Biden To Congress: “America Is Ready For Takeoff”

Politico reports:

President Joe Biden’s address to a joint session Congress was the most ambitious ideological statement made by any Democratic president in decades—couched in language that made it sound as if he wasn’t making an ideological argument at all.

Make no mistake that he was. He called for trillions in new spending in a robust expansion of government’s role in multiple arenas of American life in ways that would have been impossible to contemplate in Barack Obama’s presidency. He plunged into subjects—racial and class inequities, immigration, gun violence—that were rubbed raw until bleeding in Donald Trump’s.

Usually these issues are framed with a question: Which side are you on? Though rarely described as gifted orator, Biden’s speech was a remarkable performance in part because it didn’t soar and largely didn’t even try to. In plain-spoken language, he depicted a breathtakingly large agenda as plain common sense.

The Wall Street Journal reports:

President Biden declared “America is ready for a takeoff” as he pitched a sweeping vision for greater government investment to boost the economy, including a $1.8 trillion proposal for new spending on child care, education and paid leave.

Addressing a joint session of Congress for the first time as president on Wednesday, Mr. Biden sought to strike a hopeful tone just ahead of his 100th day in office, stressing his efforts to combat the pandemic, expand Covid-19 vaccinations—which he urged all Americans to get—and spur economic growth.

“America is moving. Moving forward. And we can’t stop now,” he said, in remarks that ran just over an hour. “We’re in competition with China and other countries to win the 21st century.”

USA Today reports:

It was the third role Biden has played in such speeches – and the first time he was the one delivering it. He attended many of them during his 36 years as a senator from Delaware starting with President Richard Nixon.
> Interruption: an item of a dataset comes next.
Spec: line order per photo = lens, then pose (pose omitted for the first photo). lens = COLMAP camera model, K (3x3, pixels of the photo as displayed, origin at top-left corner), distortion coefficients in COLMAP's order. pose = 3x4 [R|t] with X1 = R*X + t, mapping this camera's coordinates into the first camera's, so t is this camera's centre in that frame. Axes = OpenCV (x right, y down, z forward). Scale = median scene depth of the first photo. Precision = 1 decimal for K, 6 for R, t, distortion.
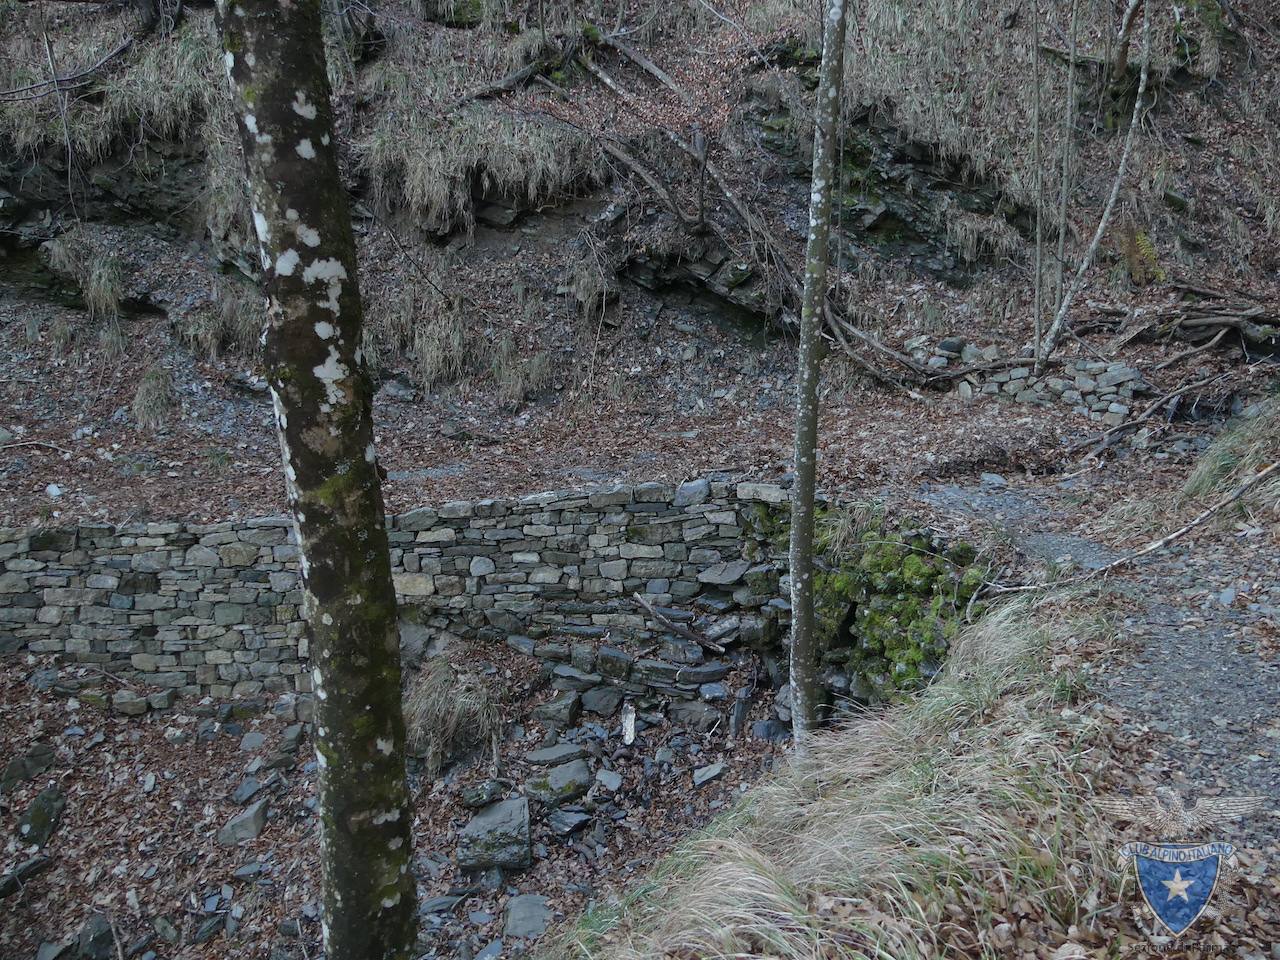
lens RADIAL K [[927.4, 0, 640.0], [0, 927.4, 480.0], [0, 0, 1]] dist [0.031802, -0.006187]
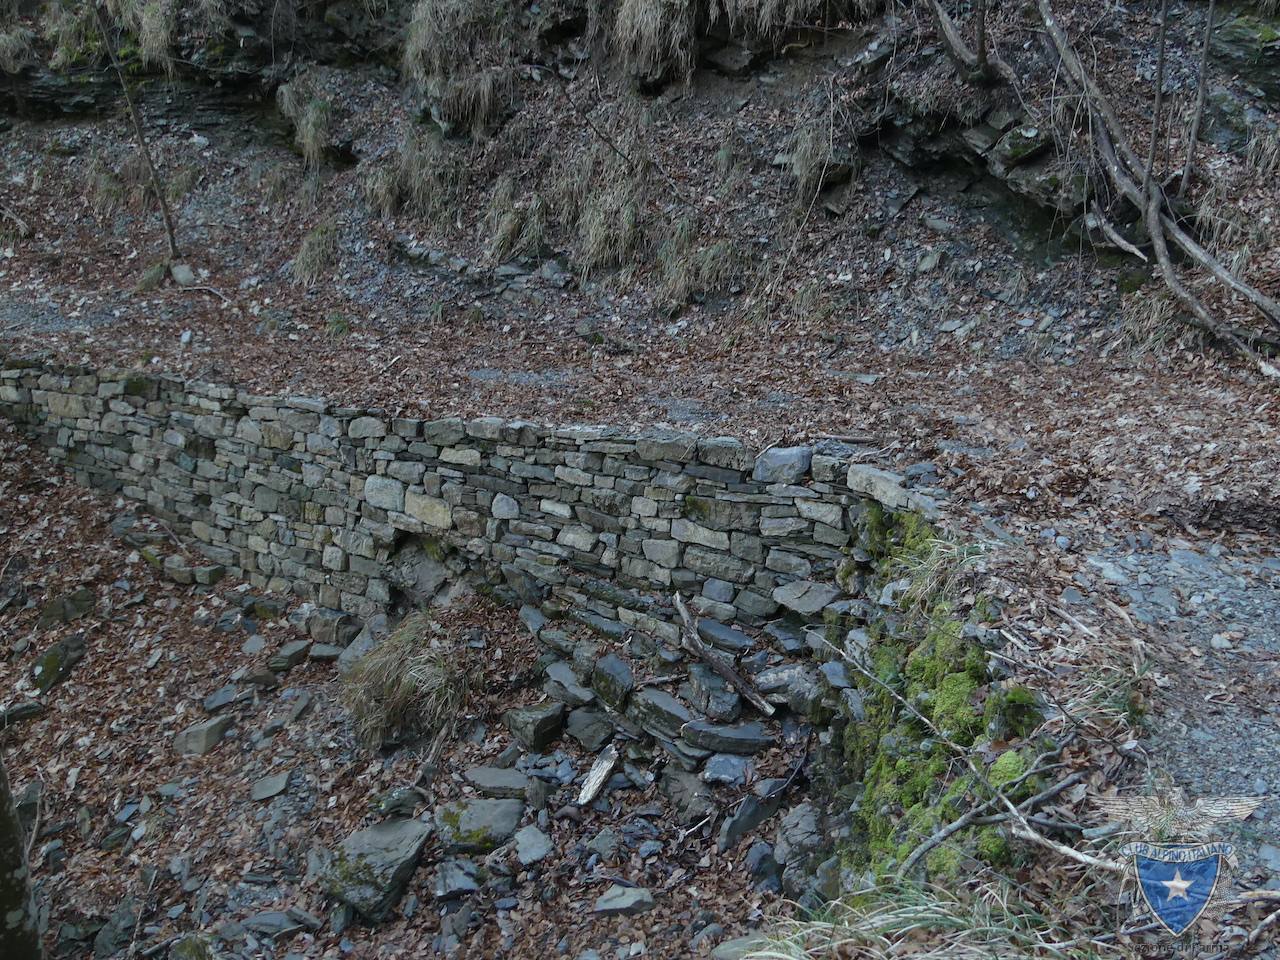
lens RADIAL K [[948.6, 0, 640.0], [0, 948.6, 480.0], [0, 0, 1]] dist [-0.010081, 0.001066]
pose [[0.876235, 0.197060, -0.439748, 0.261126], [-0.158490, 0.979645, 0.123195, -0.041489], [0.455074, -0.038252, 0.889632, 0.362866]]
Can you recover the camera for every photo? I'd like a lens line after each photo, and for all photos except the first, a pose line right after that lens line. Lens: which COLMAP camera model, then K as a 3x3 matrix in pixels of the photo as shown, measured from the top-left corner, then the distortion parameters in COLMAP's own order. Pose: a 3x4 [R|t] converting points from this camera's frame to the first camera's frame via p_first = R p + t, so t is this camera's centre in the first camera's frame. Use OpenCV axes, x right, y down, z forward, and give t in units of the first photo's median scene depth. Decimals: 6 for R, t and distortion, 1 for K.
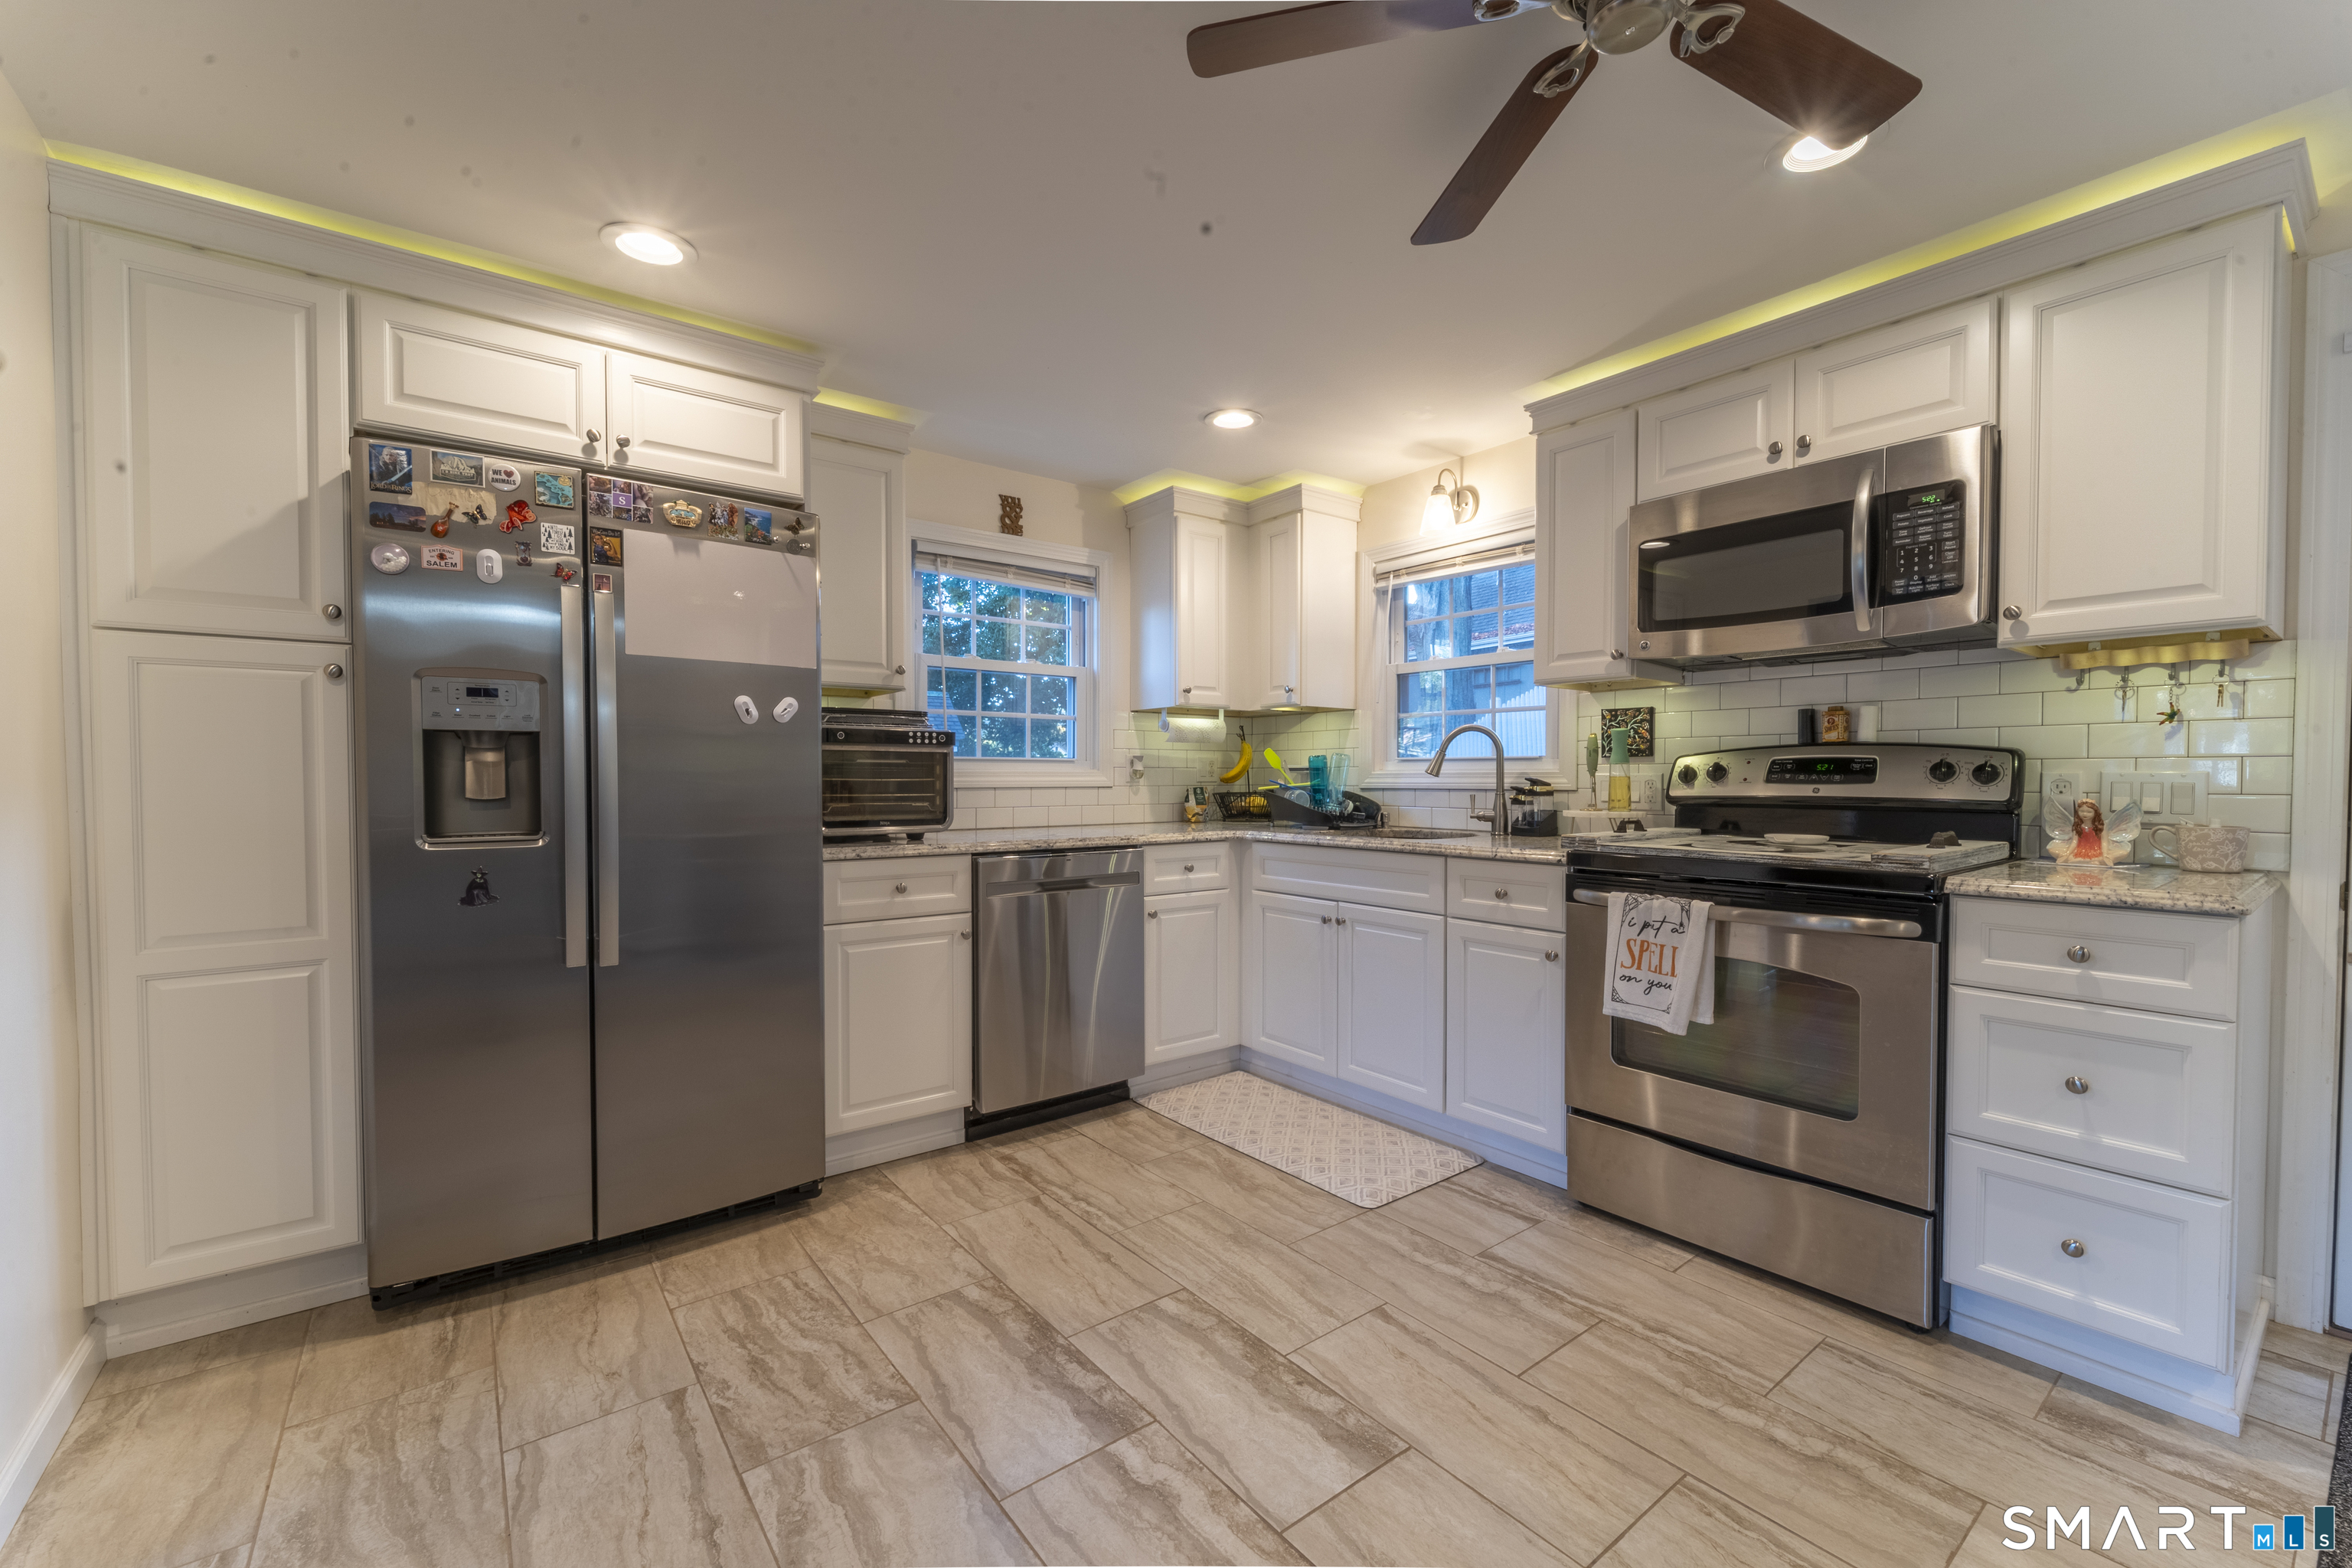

Then, for eight years, he sat behind President Barack Obama on the dais as his vice president.

Early on in his speech Wednesday, he paid homage to his vice president, Kamala Harris, the first woman to hold that position and, as a result, the first woman to preside over the Senate during a presidential address.

“Madame Vice President,” Biden said as he turned to her. “No president has ever said those words from this podium, and it’s about time.”

Yahoo News reports:

The entire address was an obvious rebuke of Trump, whose primary legislative accomplishment was cutting taxes for corporations and wealthy individuals. More intriguing, and perhaps more telling, was Biden’s lack of reference to his former boss, Barack Obama.

Obama’s own grand ambitions became mired in efforts at bipartisan outreach, as well as in jockeying between progressives and centrists over how big to go, and how fast. Biden made it clear on Wednesday night that he does not share those concerns.